Here is one strategy based only on reported "signal strength" as carrier to noise ratio (C/No), but it would not address the problem of trying to infer if there were strong reflections present.




As I've learned by researching this question, one recommended method is to look at the C/No values, reported in units called dBHz mentioned in Section 7.4 of u-BLOX's Application Note RF Design Considerations for u-blox GPS Receivers



7.4 Sensitivity test


Check the C/No values in the $GPGSV or the UBX-NAV-SVINFO messages. Under open sky a good design should reach up to 50 dBHz for the strongest signals. If it reaches 45dBHz it can still be acceptable but the source of the reduction should be investigated (e.g. small antenna, ...).



Designs with maximal signal strengths below 40dBHz usually provide degraded performance (long TTFF times, lower coverage, accuracy, dynamic).

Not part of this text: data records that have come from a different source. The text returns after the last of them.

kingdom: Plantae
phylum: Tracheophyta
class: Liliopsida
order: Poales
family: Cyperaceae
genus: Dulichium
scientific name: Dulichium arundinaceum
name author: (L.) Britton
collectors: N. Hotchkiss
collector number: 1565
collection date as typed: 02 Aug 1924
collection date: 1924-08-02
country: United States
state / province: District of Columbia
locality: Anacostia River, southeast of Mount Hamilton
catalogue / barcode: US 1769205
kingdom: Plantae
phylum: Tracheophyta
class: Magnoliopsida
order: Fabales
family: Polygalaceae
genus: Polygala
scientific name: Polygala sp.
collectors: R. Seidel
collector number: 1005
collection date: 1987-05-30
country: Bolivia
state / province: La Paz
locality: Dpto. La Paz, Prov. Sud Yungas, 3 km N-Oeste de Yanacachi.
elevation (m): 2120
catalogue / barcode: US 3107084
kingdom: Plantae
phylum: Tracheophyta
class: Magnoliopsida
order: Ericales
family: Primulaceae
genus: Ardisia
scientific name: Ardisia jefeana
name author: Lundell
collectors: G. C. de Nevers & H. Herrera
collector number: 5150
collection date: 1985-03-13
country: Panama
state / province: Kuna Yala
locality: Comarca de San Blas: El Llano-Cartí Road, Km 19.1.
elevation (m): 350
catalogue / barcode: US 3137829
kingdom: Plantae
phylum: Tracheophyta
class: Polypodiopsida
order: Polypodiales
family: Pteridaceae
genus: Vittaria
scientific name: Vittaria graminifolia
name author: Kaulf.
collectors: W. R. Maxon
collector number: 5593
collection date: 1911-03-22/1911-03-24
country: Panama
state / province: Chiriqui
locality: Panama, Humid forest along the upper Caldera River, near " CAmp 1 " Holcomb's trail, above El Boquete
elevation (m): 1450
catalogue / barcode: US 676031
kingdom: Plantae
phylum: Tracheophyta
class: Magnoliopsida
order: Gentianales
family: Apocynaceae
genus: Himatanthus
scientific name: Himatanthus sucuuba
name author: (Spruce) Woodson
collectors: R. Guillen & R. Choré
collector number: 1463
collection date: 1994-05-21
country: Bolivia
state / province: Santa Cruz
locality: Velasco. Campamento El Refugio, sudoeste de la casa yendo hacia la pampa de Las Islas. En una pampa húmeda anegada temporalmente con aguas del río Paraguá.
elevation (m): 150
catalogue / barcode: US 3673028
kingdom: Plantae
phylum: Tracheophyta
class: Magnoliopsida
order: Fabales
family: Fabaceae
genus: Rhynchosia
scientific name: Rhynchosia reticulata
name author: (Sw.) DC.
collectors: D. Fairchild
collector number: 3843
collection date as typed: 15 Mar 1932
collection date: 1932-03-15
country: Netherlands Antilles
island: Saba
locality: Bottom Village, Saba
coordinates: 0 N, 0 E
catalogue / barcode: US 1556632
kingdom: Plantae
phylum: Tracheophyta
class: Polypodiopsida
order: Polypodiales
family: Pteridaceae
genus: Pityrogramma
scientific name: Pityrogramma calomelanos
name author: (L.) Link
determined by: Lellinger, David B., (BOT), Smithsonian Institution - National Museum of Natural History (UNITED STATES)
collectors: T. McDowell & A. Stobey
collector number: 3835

This document also gives a discussion of the parameter and the impact of low values on the GPS results.



5. Signal Loss and C/No


In recent years, clever techniques have been developed to extract tiny GNSS signals from the background noise. But, the fundamental limitation to what can be achieved is limited by the ratio of the gain of the antenna element to the total receiver noise, referred to the input, or “G/T”. This is an absolute indicator primarily of antenna-plus-front-end performance, and determines the ultimate value of C/No for a given signal level. C/No is the ratio of carrier power to the noise power mixed with the signal, in a 1Hz bandwidth. This ultimately defines a limit for the GPS receiver sensitivity. So, simply put, antenna gain should be maximized (the “G”), and LNA noise figure minimized (“1/T”); a complicated way to state the obvious.


If the C/No ratio is diminished by any cause, be it bandwidth limitations or increased LNA noise figure, GNSS sensitivity will be reduced by the same amount. Once impaired, there is no way to recover C/No for a given receiver. Even additional gain does nothing because C and No are amplified equally, and so is to no avail.



NEP is in units of power per square-root frequency, so for example the noise power in a bandwidth of say 10 MHz would be 35 dB relative to the power in 1 Hz. If the signal in that bandwidth has a power similar to that of the carrier, then you might want a C/No of order 35 or 40 dB, as the documents above mention.


The data shows that most of the time, most of the satellites used in a given solution had C/No values way below the 45 to 50 dB recommended above and so at least something about the antenna or feed situation is sub-optimal. Since the OP mentions the antenna placement is deliberately poor for this run, these results are consistent.